Und alle Engel standen rings um den Thron,
um die Ältesten und die vier Lebewesen.
Sie warfen sich vor dem Thron auf ihr Angesicht nieder,
beteten Gott an
und sprachen:
Amen, Lob und Herrlichkeit,
Weisheit und Dank,
Ehre und Macht und Stärke
unserem Gott in alle Ewigkeit. Amen
Da nahm einer der Ältesten das Wort und sagte zu mir:
Wer sind diese, die weiße Gewänder tragen,
und woher sind sie gekommen?
Ich erwiderte ihm: Mein Herr, du weißt das.
Und er sagte zu mir:
Dies sind jene, die aus der großen Bedrängnis kommen;
sie haben ihre Gewänder gewaschen
und im Blut des Lammes weiß gemacht.
(Lektionar 2018 ff. © 2024 staeko.net)
Die Apokalypse oder Offenbarung des Johannes (vom griechischen Wort apokalypsis, wörtl. "Enthüllung") ist das letzte Buch des Neuen Testaments, bzw. der Bibel, sowie das einzige durchgehende prophetische Buch des Neuen Testaments. Der Autor greift einerseits die Form der alttestamentlichen Prophetie sowie die Bildsprache der frühjüdischen Apokalyptik auf und orientiert sich andererseits an den Büchern Jesaja, Ezechiel und Daniel.

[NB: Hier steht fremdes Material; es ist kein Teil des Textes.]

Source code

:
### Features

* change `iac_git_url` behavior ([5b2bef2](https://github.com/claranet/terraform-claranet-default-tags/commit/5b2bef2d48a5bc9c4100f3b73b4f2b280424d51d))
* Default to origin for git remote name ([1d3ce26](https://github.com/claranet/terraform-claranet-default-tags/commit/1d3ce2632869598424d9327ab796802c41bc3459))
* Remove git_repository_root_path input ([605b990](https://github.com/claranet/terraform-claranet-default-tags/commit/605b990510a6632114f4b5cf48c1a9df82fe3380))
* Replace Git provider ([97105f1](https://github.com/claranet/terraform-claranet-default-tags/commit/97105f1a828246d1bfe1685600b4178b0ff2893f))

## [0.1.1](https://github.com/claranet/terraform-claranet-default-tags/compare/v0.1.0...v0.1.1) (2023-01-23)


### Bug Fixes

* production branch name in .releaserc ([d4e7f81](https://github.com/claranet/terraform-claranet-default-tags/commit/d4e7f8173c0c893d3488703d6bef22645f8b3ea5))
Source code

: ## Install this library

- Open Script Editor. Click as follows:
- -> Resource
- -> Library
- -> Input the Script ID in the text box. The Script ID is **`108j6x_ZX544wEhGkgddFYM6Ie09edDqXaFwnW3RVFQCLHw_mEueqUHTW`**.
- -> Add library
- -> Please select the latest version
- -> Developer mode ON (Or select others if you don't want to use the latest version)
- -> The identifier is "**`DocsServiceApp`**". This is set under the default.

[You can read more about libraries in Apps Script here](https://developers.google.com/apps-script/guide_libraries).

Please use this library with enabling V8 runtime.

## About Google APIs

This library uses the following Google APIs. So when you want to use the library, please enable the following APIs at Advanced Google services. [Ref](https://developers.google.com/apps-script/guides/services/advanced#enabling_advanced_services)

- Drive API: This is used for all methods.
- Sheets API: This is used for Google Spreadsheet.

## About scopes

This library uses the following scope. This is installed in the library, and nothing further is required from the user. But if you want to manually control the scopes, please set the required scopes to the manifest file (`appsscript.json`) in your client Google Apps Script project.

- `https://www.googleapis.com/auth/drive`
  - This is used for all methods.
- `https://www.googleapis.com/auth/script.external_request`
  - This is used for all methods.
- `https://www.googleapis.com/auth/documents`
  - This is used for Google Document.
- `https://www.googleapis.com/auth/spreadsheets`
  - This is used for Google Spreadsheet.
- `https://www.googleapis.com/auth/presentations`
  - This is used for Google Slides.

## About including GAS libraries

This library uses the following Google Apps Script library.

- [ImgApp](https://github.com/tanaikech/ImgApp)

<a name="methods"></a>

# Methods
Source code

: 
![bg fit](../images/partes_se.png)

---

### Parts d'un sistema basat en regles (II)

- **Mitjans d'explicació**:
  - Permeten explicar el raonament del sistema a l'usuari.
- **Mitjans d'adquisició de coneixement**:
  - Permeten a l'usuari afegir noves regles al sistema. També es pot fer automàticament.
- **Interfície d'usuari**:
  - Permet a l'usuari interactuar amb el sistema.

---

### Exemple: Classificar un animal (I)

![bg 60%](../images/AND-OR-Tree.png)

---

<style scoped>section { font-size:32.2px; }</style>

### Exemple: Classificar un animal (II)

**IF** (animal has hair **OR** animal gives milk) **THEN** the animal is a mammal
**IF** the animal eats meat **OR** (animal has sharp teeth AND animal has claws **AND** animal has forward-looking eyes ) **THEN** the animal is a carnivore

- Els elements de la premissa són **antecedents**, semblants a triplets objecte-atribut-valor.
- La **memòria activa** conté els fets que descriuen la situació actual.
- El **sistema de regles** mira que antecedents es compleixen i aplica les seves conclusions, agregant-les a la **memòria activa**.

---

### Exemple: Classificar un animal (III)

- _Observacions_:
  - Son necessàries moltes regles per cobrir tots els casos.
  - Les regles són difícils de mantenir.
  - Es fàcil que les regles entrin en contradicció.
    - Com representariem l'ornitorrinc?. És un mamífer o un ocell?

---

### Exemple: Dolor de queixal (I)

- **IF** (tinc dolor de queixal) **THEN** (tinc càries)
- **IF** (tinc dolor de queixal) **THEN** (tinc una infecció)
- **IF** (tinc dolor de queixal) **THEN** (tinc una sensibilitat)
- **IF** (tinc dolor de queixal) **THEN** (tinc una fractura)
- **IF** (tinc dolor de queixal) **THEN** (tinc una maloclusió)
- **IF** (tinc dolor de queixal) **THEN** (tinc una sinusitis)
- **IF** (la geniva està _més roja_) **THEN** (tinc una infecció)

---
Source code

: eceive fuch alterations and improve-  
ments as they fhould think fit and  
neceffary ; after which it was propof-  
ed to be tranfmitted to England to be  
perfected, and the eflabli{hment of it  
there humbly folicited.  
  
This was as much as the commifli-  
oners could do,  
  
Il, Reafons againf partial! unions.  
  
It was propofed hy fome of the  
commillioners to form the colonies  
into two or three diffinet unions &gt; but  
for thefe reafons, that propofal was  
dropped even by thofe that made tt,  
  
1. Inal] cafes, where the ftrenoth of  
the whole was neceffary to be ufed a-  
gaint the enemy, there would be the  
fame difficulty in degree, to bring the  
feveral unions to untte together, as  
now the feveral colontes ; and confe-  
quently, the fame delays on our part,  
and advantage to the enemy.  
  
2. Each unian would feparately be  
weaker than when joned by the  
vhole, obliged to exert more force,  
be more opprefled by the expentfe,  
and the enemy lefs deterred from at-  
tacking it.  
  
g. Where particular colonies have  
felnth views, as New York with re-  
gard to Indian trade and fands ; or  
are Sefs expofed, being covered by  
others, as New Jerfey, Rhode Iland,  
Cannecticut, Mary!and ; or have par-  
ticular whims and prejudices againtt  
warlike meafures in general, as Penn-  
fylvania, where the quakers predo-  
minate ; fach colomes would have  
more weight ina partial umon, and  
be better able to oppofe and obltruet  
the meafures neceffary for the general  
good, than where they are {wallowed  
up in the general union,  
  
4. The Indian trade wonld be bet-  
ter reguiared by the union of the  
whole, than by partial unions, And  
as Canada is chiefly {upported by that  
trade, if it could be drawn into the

Die Apokalypse richtet sich an sieben im Römischen Reich stark bedrängte christliche Gemeinden in Kleinasien, die von der Mission des Paulus von Tarsus theologisch geprägt waren, aber auch an allgemein an einen weiteren Adressatenkreis. Als Entstehungszeit können die Jahre 81 - 96 nach Christus - also die Regierungszeit des römischen Kaisers Domitian -angenommen werden.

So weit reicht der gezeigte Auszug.